■ Tasks to complete
(A) For each of the statements (i), (ii), and (iii) below, say whether it agrees with the forum thread on generator wiring, answering yes or no and quoting the words of the thread that decide it. (i) The first poster says he has been in the trade for 41 years. (ii) Salvatoreg02 gives the generator output as 85 amps. (iii) Salvatoreg02 says #2 aluminum is rated for 90 amps.
(B) In the forum thread on generator wiring, which wire sizes does Salvatoreg02 name after rescinding the earlier statement?
(C) Extend the forum thread on generator wiring, picking up right after its final lines.

Theory or no theory this is CODE, commonly called the NEC or for your inspector who seems to be clueless (assuming you are telling the truth) THe National Electrical Code. The sections we are discussing have been in the NEC as long as I can remember and I have been in the trade 41 years.


Now if you would like theory, By making the illegal, improper, NEC violations you mistakingly installed but now condone in the face of many NEC experts.
You could be placing current on any metallic components that are bonded in the house. 

Now if you wish to argue grounding with me, or the validity of your installation as you try to justify your MAJOR mistakes OK, but understand YOU ARE WRONG.


----------



## Bulldog1 (Oct 21, 2011)

Check out what he said in this generator thread.....


Salvatoreg02 
PES

Really number* #4 copper or #4alum is required for a 20kw.* Number #3 is overkill...:whistling2:



How is it even possible you have installed a generator when you have no clue what the code requires?


----------



## Salvatoreg02 (Feb 26, 2011)

Bulldog1 said:


> Check out what he said in this generator thread.....
> 
> Salvatoreg02
> PES
> ...


I rescind my statement from above. It's #4copper or #2alum. The generator output is 83.5 amps. T310 under 75degreee col. #4 copper is good for 85amps while #2alum is rated for 90amps.

Sent from my iPhone using ET Forum


----------



## Bulldog1 (Oct 21, 2011)

Salvatoreg02 said:


> I rescind my statement from above. It's #4copper or #2alum. The generator output is 83.5 amps. T310 under 75degreee col. #4 copper is good for 85amps while #2alum is rated for 90amps.

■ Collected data
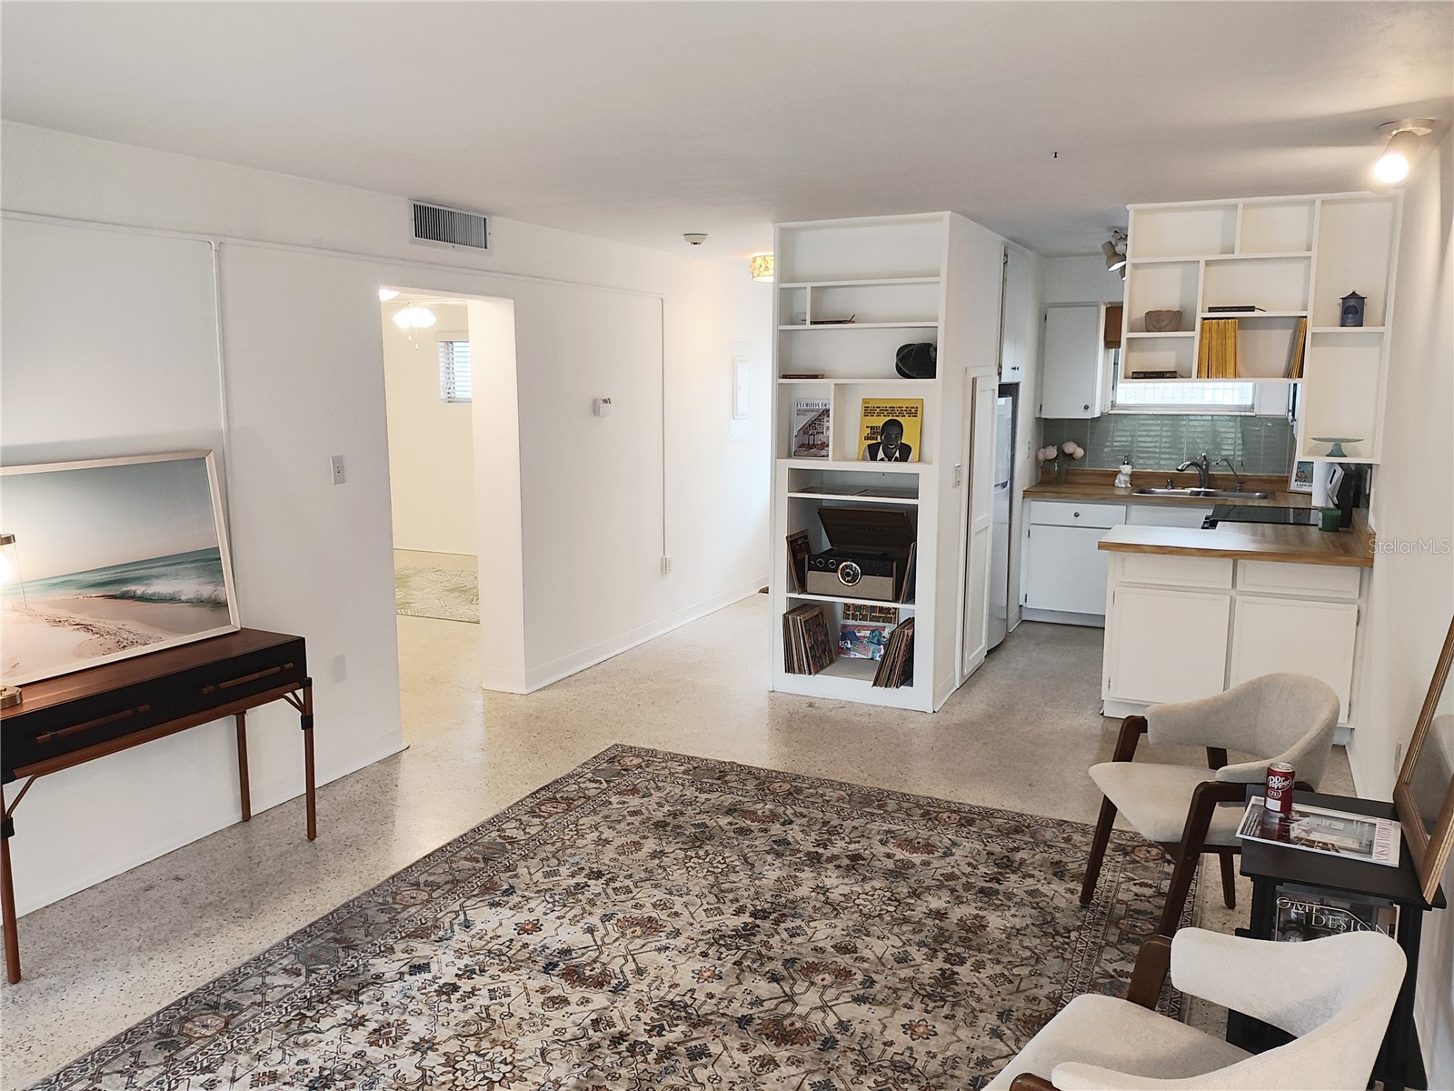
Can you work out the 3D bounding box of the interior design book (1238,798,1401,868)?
[{"bbox_3d":[1.322,0.637,2.341,0.301,0.012,0.265,5,10,30],"label":"interior design book"}]

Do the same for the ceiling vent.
[{"bbox_3d":[-1.270,-1.483,4.903,0.030,0.172,0.533,4,10,27],"label":"ceiling vent"}]

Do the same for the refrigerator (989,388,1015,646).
[{"bbox_3d":[1.414,-0.155,6.612,0.660,1.542,0.633,4,10,27],"label":"refrigerator"}]

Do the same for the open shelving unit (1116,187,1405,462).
[{"bbox_3d":[2.387,-0.967,4.784,1.085,1.150,0.200,4,10,26],"label":"open shelving unit"}]

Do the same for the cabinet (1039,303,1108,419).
[{"bbox_3d":[2.367,-1.266,7.212,0.400,0.770,0.300,4,10,26],"label":"cabinet"}]

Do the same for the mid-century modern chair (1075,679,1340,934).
[{"bbox_3d":[1.444,0.819,3.065,0.610,0.780,0.580,0,9,0],"label":"mid-century modern chair"}]

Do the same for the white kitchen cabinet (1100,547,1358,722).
[{"bbox_3d":[2.459,0.438,5.155,1.066,0.836,0.574,4,10,27],"label":"white kitchen cabinet"}]

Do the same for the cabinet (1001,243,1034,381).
[{"bbox_3d":[1.556,-1.399,6.462,0.420,0.782,0.749,4,10,27],"label":"cabinet"}]

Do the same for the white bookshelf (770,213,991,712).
[{"bbox_3d":[0.828,-0.446,5.661,0.886,2.435,0.824,4,10,27],"label":"white bookshelf"}]

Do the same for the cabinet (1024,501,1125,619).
[{"bbox_3d":[2.450,0.083,7.322,0.639,0.859,0.610,4,10,27],"label":"cabinet"}]

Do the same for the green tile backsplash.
[{"bbox_3d":[3.052,-0.675,7.129,1.780,0.380,0.020,4,10,26],"label":"green tile backsplash"}]

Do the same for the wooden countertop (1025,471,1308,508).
[{"bbox_3d":[2.931,-0.376,6.906,1.820,0.155,0.610,4,10,26],"label":"wooden countertop"}]

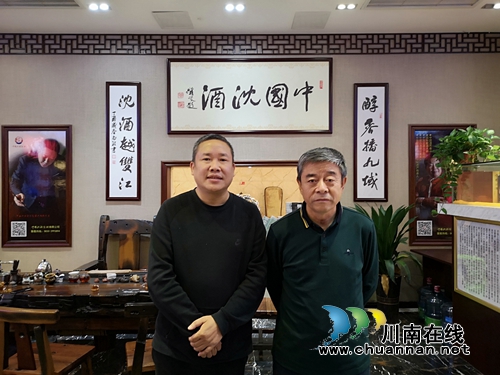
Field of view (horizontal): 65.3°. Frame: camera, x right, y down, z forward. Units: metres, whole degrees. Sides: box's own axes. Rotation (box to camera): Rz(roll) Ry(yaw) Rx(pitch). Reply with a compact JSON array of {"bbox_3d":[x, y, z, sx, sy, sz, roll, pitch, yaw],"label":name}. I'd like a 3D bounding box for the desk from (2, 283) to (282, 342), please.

■ Numbered responses
(A)
(i) Yes: "I have been in the trade 41 years."
(ii) No: "The generator output is 83.5 amps."
(iii) Yes: "#2alum is rated for 90amps."

(B) #4 copper or #2 aluminum.

(C)
> 
> Sent from my iPhone using ET Forum




How did you get a license? The generator is fused at 100Amps. Your wire has to be good for 100 amps.....


----------



## Salvatoreg02 (Feb 26, 2011)

brian john said:


> Here you go whether you or your inspector agrees this is how IT NEEDs TO BE DONE.
> 
> 1. The generator neutral ground needs to be lifted (if this exist)
> 2. The Service disconnect is in the ATS (assuming this ATS is service rated.
> ...


Look at it this way. We don't do any grounding in the meter, NYSEG will require you to install 2 ground rods and #2co to the meter pan, Where as con Ed doesn't. My meter pan the neutral is already bonded So, if I continue that bond to the ATS. What will possibly happen if I don't seperate the grounds. NOTHING!!


Now on a side note, all you so called inspectors, master electricians and those of you who work for EC&M, if you read my original post I stated that the grounds needed to be separated etc. etc. etc. 

I know what the code requires, I told you the inspector passed my install. I even spoke to him afterward, because i felt he overlooked something and again he expressed to me if i wanted to separate the grds i could. He then expressed there was no plausible evidence that in fact by not doing so would cause harm. But, not one of you can tell me or bring to the table significant evidence that this install is harmful in anyway. I'm not trying to be controversial in anyway. 

@ Brian John are you stating that there is no plausible evidence in your statement?

Sent from my iPhone using ET Forum


----------



## Bulldog1 (Oct 21, 2011)

Salvatoreg02 said:


> Look at it this way. We don't do any grounding in the meter, NYSEG will require you to install 2 ground rods and #2co to the meter pan, Where as con Ed doesn't. My meter pan the neutral is already bonded So, if I continue that bond to the ATS. What will possibly happen if I don't seperate the grounds. NOTHING!!
> 
> 
> Now on a side note, all you so called inspectors, master electricians and those of you who work for EC&M, if you read my original post I stated that the grounds needed to be separated etc. etc. etc.
> ...



It boils down to this. The NEC is a legal document. You either followed the rules and have a code compliant install or you didn't follow the rules and have a non code compliant install. Inspection pass or fail , your inspectors opinion and your opinion are meaningless. If the inspector went to court about your install do you think he would state what the code requires now or what he thinks it should say on the stand?


----------



## brian john (Mar 11, 2007)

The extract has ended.